Уильям Пэджет посмотрел на Гардинера и поднял руку. Епископ снова сел прямо, а государственный секретарь сказал более мягким тоном:
– У нас есть пара вопросов, которые мы зададим только вам, мастер Шардлейк. – Он кивнул Ризли, который наклонился над столом, агрессивно выпятив свою рыжую бородку.
– Насколько я знаю, недавно вы принесли присягу для работы в Научном совете королевы.
– Да, лорд-канцлер, – ответил я. – Для временной работы.
– Почему?
Я глубоко вздохнул:
– Чтобы расследовать похищение очень ценного перстня из покоев королевы. Он достался Ее Величеству от ее покойной падчерицы Маргарет Невилл.
Я с ужасом сознавал, что говорю ложь. Но в противном случае, если б я раскрыл то, что искал на самом деле, то поставил бы под удар других. Я взглянул на лорда Хартфорда и Уильяма Парра, но они не смотрели на меня. Я с трудом глотнул, и мое сердце колотилось. Я боялся, что сейчас пол подо мной затрясется и закачается, но этого пока не случилось.
– Редкая драгоценность, – продолжал Томас Ризли насмешливым тоном. – Но вы его не нашли?
– Нет, милорд.

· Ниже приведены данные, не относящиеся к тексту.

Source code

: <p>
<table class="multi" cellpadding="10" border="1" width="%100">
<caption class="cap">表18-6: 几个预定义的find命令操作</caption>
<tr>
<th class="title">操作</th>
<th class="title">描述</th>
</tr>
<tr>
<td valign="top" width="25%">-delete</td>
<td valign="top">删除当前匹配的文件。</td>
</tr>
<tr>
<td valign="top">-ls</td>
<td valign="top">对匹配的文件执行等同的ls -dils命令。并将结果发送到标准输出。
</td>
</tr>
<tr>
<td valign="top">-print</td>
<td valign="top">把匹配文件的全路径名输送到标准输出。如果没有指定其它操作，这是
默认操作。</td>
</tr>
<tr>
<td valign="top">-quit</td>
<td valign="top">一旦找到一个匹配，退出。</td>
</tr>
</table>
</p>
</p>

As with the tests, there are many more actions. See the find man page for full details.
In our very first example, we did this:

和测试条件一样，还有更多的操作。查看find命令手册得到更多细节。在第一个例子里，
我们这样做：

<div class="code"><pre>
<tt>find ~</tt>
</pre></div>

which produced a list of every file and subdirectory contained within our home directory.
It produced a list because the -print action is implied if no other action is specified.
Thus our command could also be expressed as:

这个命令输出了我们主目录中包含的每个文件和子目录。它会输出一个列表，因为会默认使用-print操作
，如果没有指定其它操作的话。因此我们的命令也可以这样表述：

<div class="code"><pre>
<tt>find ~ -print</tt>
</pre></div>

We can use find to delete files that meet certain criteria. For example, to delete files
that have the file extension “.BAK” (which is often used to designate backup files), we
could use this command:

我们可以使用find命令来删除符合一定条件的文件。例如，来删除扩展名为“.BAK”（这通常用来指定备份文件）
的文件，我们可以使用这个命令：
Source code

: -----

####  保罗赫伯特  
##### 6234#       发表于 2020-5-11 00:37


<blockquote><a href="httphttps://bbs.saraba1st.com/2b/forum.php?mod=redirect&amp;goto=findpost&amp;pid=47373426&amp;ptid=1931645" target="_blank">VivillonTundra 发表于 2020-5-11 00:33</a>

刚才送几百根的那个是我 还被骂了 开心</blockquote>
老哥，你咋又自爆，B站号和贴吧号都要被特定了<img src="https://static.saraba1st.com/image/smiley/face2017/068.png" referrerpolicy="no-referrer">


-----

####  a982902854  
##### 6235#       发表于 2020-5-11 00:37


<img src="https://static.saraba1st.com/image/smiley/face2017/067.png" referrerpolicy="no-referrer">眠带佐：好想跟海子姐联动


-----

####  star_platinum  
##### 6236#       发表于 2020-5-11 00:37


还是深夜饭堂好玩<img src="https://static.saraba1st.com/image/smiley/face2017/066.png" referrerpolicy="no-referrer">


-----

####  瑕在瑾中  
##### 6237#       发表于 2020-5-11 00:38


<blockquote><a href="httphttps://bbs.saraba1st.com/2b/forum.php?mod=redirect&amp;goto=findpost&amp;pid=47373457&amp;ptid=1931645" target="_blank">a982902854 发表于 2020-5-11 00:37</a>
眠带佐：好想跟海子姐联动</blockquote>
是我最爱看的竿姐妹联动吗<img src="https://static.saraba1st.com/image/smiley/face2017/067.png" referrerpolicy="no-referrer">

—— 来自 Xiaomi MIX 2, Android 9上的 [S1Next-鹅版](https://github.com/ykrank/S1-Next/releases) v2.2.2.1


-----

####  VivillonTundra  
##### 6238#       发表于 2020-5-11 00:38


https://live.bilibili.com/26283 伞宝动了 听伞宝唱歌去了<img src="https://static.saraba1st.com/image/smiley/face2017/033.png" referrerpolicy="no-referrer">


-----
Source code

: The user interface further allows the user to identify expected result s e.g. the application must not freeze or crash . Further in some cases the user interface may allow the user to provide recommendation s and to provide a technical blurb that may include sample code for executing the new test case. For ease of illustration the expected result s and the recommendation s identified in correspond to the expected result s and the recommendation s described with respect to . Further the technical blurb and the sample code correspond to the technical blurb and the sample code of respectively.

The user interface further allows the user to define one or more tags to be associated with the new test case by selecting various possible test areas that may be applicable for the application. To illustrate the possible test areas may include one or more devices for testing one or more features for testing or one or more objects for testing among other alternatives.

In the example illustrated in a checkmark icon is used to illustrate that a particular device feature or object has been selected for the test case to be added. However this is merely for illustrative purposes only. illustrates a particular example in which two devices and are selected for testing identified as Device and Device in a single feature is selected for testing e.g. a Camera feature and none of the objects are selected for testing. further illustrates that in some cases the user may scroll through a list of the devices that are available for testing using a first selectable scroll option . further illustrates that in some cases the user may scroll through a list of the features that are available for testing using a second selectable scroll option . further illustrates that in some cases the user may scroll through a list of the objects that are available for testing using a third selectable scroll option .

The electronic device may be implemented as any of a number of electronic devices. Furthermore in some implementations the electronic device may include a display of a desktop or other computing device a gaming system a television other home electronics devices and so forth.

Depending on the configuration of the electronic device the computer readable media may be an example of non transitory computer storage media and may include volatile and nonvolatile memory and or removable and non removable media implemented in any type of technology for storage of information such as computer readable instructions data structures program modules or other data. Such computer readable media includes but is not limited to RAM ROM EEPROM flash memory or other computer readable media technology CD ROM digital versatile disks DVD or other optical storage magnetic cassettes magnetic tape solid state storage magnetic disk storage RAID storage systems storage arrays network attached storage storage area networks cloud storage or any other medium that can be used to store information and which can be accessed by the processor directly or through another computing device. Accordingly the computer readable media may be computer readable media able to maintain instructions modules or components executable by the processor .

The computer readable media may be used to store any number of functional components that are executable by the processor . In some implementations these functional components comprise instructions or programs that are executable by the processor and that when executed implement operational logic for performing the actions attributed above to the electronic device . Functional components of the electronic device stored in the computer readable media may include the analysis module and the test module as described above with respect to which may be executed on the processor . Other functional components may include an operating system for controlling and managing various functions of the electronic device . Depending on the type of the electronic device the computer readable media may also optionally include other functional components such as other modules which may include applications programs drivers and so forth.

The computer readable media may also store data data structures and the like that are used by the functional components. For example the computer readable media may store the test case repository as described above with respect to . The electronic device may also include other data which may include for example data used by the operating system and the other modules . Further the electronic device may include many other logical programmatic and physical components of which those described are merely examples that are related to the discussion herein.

И поэтому подал в отставку.
Лорд-канцлер кивнул, и его рыжая бородка колыхнулась вниз и вверх.
– Насколько мне известно, в штате королевы внезапно появилось несколько вакансий. Двух старших стражников и столяра, а еще мастер Сесил перешел на службу к графу Хартфордскому. Таинственные дела… – Ризли пожал плечами, и я не знал, закидывает ли он таким образом удочку или просто заметил эти перемены и гадает, не кроется ли что-то за этим.
Тут, глядя не на меня, а на свои сцепленные руки, заговорил Ричард Рич:
– Лорд-канцлер, эти внутренние дела королевы не являются частью обвинения. Мастер Шардлейк много лет консультировал королеву по правовым вопросам. – Он посмотрел на Ризли, и я с облегчением понял, что тайный советник помогает мне из-за собственного участия в моем расследовании.
Томас, похоже, был озадачен его вмешательством.
Гардинер еще сильнее сдвинул черные брови и гневно посмотрел на Рича.
– Если этот человек, – взмахнул он рукой в мою сторону, – и его соучастники обвиняются в ереси, всякие связи с королевой, несомненно, касаются Совета.
Тут вдруг решительно вмешался лорд Хартфорд:
– Разве не должны мы сначала выяснить, виновны ли они в чем-либо? Прежде чем переходить к делам, которые король желает не оглашать. – Он сделал ударение на последних словах, наклонившись вперед и вернув епископу его свирепый взгляд.
Тот, похоже, был настроен спорить, но Пэджет поднял руку.
– Лорд Хартфорд прав. Обсуждая, включать ли в повестку дня этот вопрос, мы согласились, что спросим этих людей, нарушали ли они закон. Обвинения касаются только этого.